Several other notable sets of integers consist only of practical numbers:

• From the above properties with ${\displaystyle n}$ a practical number and ${\displaystyle d}$ one of its divisors (that is, ${\displaystyle d|n}$) then ${\displaystyle n\cdot d}$ must also be a practical number therefore six times every power of 3 must be a practical number as well as six times every power of 2.
• Every power of two is a practical number.^[5] Powers of two trivially satisfy the characterization of practical numbers in terms of their prime factorizations: the only prime in their factorizations, p₁, equals two as required.
• Every even perfect number is also a practical number.^[5] This follows from Leonhard Euler's result that an even perfect number must have the form ${\displaystyle 2^{k-1}(2^k-1)}$. The odd part of this factorization equals the sum of the divisors of the even part, so every odd prime factor of such a number must be at most the sum of the divisors of the even part of the number. Therefore, this number must satisfy the characterization of practical numbers. A similar argument can be used to show that an even perfect number when divided by 2 is no longer practical. Therefore, every even perfect number is also a primitive practical number.
• Every primorial (the product of the first ${\displaystyle i}$ primes, for some ${\displaystyle i}$) is practical.^[5] For the first two primorials, two and six, this is clear. Each successive primorial is formed by multiplying a prime number ${\displaystyle p_i}$ by a smaller primorial that is divisible by both two and the next smaller prime, ${\displaystyle p_{i-1}}$. By Bertrand's postulate, ${\displaystyle p_i<2p_{i-1}}$, so each successive prime factor in the primorial is less than one of the divisors of the previous primorial. By induction, it follows that every primorial satisfies the characterization of practical numbers. Because a primorial is, by definition, squarefree it is also a primitive practical number.

- [Dataset excerpt]:
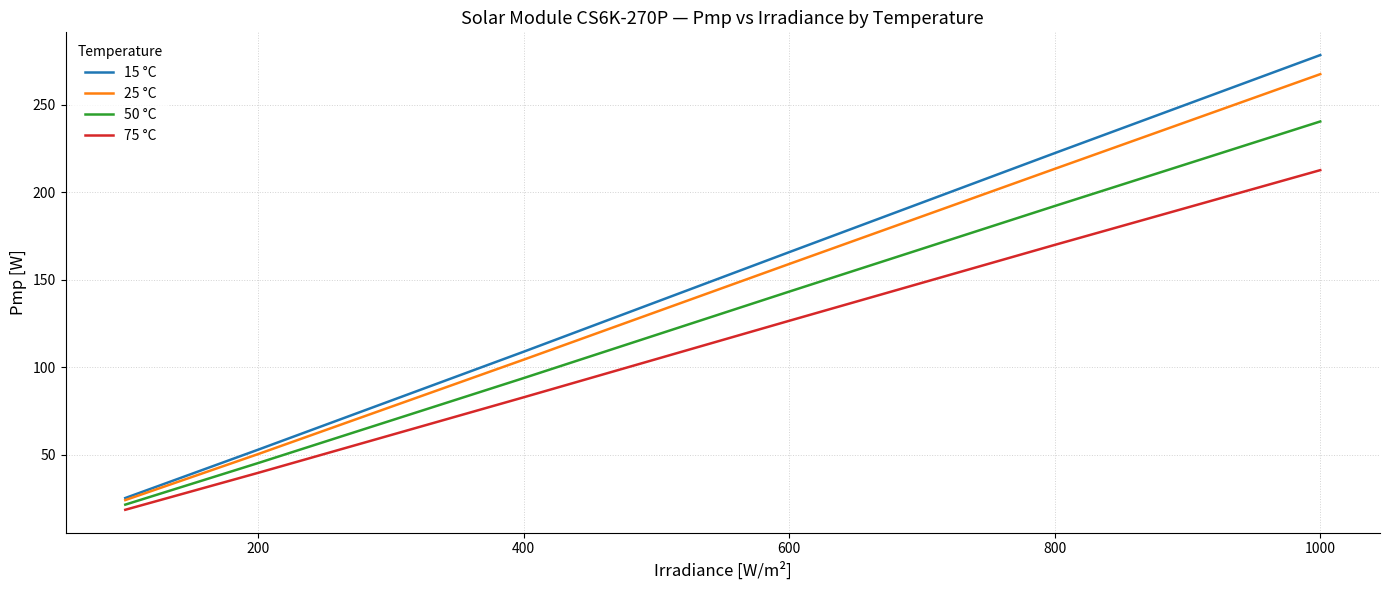

Which series has the largest range (max minus min)?

15 °C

- [Task statement]: Reproduce the section of the passage on practical numbers that begins with the words containing "Several other notable" and ends with "two as required.". The data has nothing to do with the passage on practical numbers.

- [Completed exercise]:
Several other notable sets of integers consist only of practical numbers:

• From the above properties with ${\displaystyle n}$ a practical number and ${\displaystyle d}$ one of its divisors (that is, ${\displaystyle d|n}$) then ${\displaystyle n\cdot d}$ must also be a practical number therefore six times every power of 3 must be a practical number as well as six times every power of 2.
• Every power of two is a practical number.^[5] Powers of two trivially satisfy the characterization of practical numbers in terms of their prime factorizations: the only prime in their factorizations, p₁, equals two as required.